The adhesion strength was determined by a manometer (M5-20, Mark-10, America) by first applying a compressive pre-stress of 20 N between the electrode material and the gel, and then the manometer was separated at a travelling rate of 50 mm/min after 20 s. The tensile adhesion strength was determined by the following equation:

$$P=-\frac{F}{S}$$
(3)

Where F is the peak force that can be read by the dynamometer during the movement (the tension is negative), indicating the instant of separation of the gel film from the electrode film. S is the area of the electrode film in contact with the gel film, the size of the area is a 1.2 cm (diameter) circle.
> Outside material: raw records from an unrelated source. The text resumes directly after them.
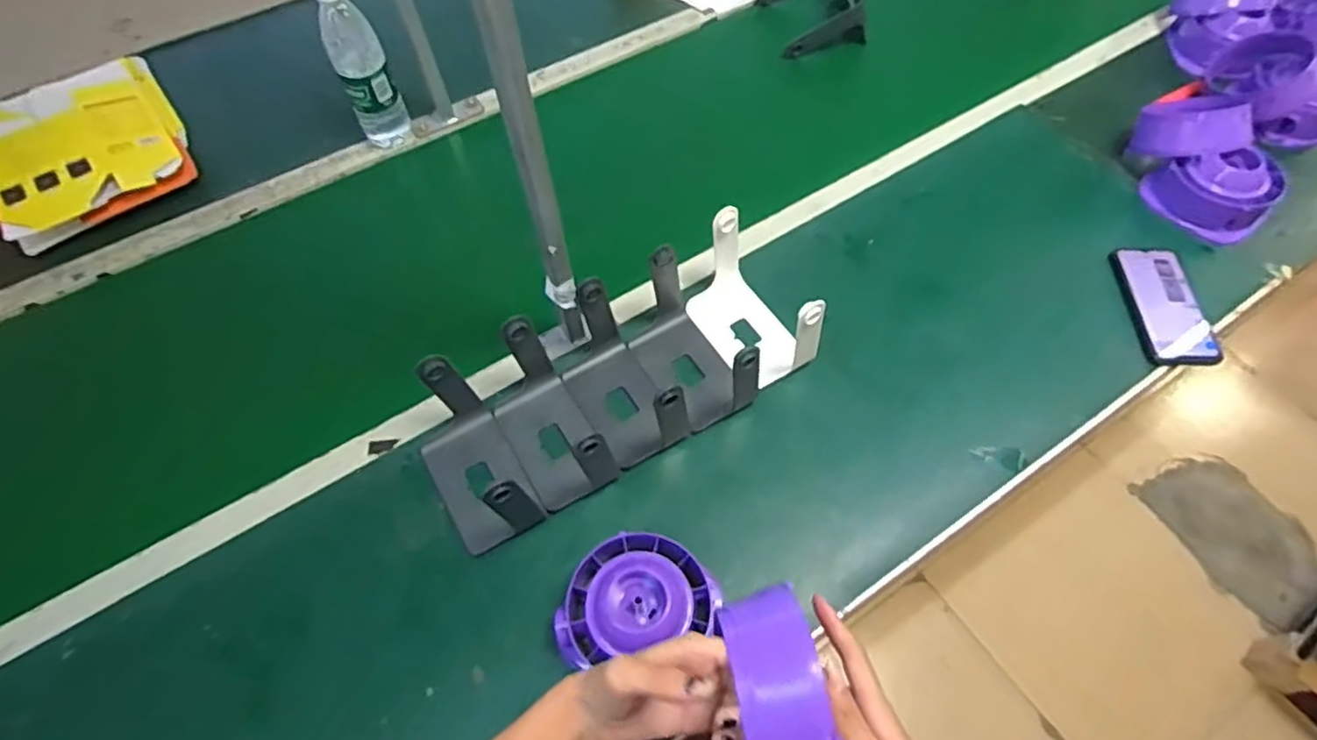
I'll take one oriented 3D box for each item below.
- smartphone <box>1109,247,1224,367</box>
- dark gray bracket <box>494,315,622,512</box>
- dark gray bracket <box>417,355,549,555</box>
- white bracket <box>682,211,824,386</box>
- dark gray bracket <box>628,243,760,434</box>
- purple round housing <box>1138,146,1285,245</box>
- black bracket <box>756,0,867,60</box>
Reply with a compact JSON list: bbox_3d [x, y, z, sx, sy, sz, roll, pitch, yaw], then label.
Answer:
[{"bbox_3d":[0.590,-0.078,0.783,0.090,0.010,0.165,4,61,-3],"label":"smartphone"},{"bbox_3d":[-0.119,0.040,0.673,0.084,0.120,0.159,-30,63,-15],"label":"dark gray bracket"},{"bbox_3d":[-0.192,0.076,0.650,0.087,0.122,0.160,-28,62,-14],"label":"dark gray bracket"},{"bbox_3d":[0.101,-0.079,0.731,0.087,0.123,0.175,-31,63,-15],"label":"white bracket"},{"bbox_3d":[0.031,-0.032,0.709,0.079,0.122,0.168,-30,63,-15],"label":"dark gray bracket"},{"bbox_3d":[0.694,-0.226,0.839,0.116,0.062,0.135,-39,66,-19],"label":"purple round housing"},{"bbox_3d":[0.259,-0.603,1.092,0.146,0.077,0.154,-12,60,-5],"label":"black bracket"}]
Bending sensing performance test

The sensor was placed on a PET membrane and the PET membrane with the sensor was fixed between a motorized translation table (CMT6103, MTS Systems, China) using a fixture with an initial free length of the membrane of 5 cm. A computer-controlled stepper motor was used to control the displacement and speed of the membrane. When the device is bent, the change in open-circuit voltage at the upper and lower ends of the electrodes of the device can be tested by using an electrochemical workstation (Autolab, Germany).

The thin film sensor has a thickness of h and a length of L. The film bends when the displacement stage is moved by x. We assume that the center angle of the curved arc is θ, and the radius is R. According to the geometric relationship, we can list the equation.

$$\theta \times R=L$$
(4)
$$2R\times \sin \frac{\theta }{2}=L-x$$
(5)

Knowing L and x, we can obtain θ and R from the equations. Finally, the bending strain ε can be calculated.
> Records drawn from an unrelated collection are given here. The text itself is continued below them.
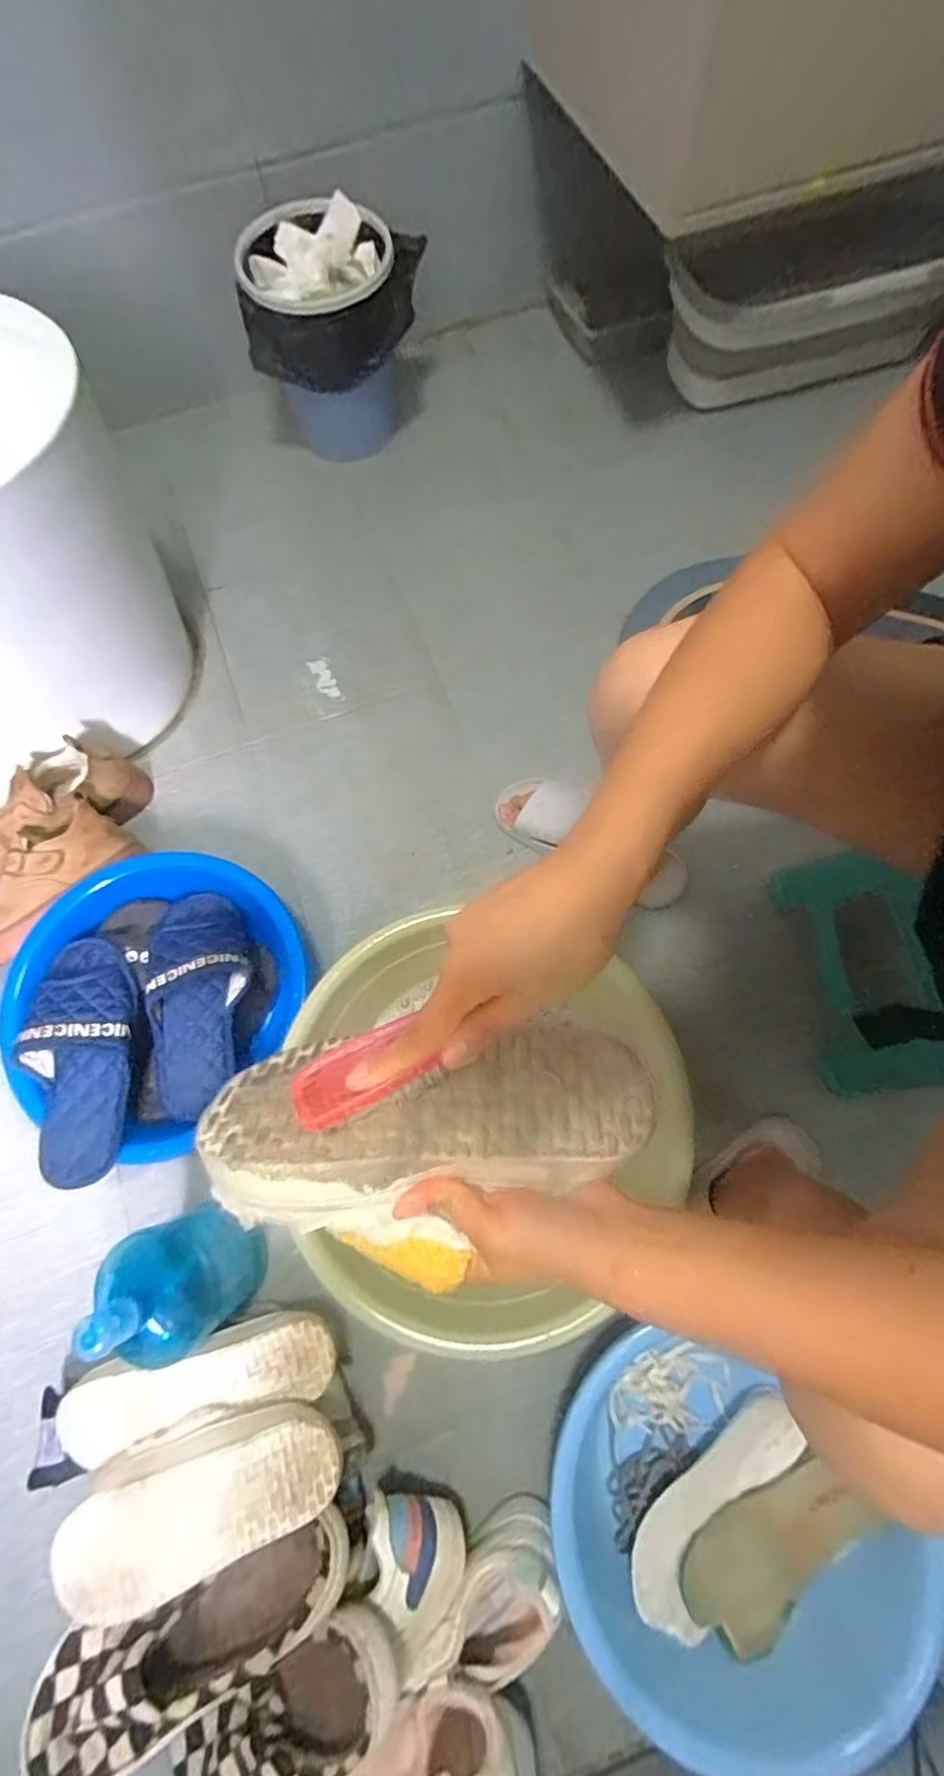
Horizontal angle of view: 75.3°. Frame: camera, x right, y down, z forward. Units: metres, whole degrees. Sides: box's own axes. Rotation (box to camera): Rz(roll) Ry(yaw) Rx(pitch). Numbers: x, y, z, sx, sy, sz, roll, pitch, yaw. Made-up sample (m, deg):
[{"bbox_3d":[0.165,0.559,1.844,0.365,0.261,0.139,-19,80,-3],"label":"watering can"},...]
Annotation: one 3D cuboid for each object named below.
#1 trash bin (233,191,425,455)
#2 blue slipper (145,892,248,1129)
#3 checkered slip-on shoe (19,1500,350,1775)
[{"bbox_3d":[-0.228,-0.875,0.978,0.252,0.253,0.252,-25,73,-7],"label":"trash bin"},{"bbox_3d":[-0.314,0.125,0.714,0.114,0.056,0.262,-13,73,-3],"label":"blue slipper"},{"bbox_3d":[-0.233,0.632,0.515,0.277,0.084,0.092,-27,74,-7],"label":"checkered slip-on shoe"}]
$$\varepsilon=\frac{h}{2R}$$
(6)

Finally, the bending strain and angle were calculated using the software MATLAB based.

Data processing process from the sensor to the user interface:

  1. 1.

    Sensor Input:

    Flex sensors are fixed on the wrist and are capable of monitoring the bending of hand joints along the x and y axes. The sensors convert physical movements into electrical signals.

  2. 2.

    Sensor Output:

    The output signal is typically analog. Oscilloscope graphs display the signal waveforms over time across different channels, representing various hand movements.

  3. 3.

    Analog-to-Digital Converter (ADC Converter):

    The ADC converter transforms the continuously varying analog signals from the sensors into discrete digital signals that computers can handle, facilitating processing by microcontrollers (Arduino).

  4. 4.

    Arduino Signal Processing and Data Collection:

  1. (1)

    Signal Processing

    Inside the microcontroller system, the signal first undergoes filtering through a moving average filter, followed by real-time angle data calculation using an angular voltage linear regression model based on the voltage signals.

  2. (2)

    Data Collection:

Arduino is responsible for collecting the real-time angle data and communicating it to the computer via a serial port connection.

  1. 5.

    Serial Port Connection:

    Data is transferred from the Arduino to the PC using a serial port (USB).

  2. 6.

    C# Script:

    On the PC, a C# script is used for further data processing and analysis. The script controls virtual objects for visualization based on the data received.

  3. 7.

    Unity Interface:

    Unity, a powerful game engine, is used here to develop the user interface (UI), visualize the processed data, and facilitate interaction with virtual objects.

  4. 8.

    Virtual Objects:

In Unity, users can see direct feedback of hand movements, such as a virtual hand on the screen mimicking the user’s actual hand movements, or controlling the movement of a car through wrist motion.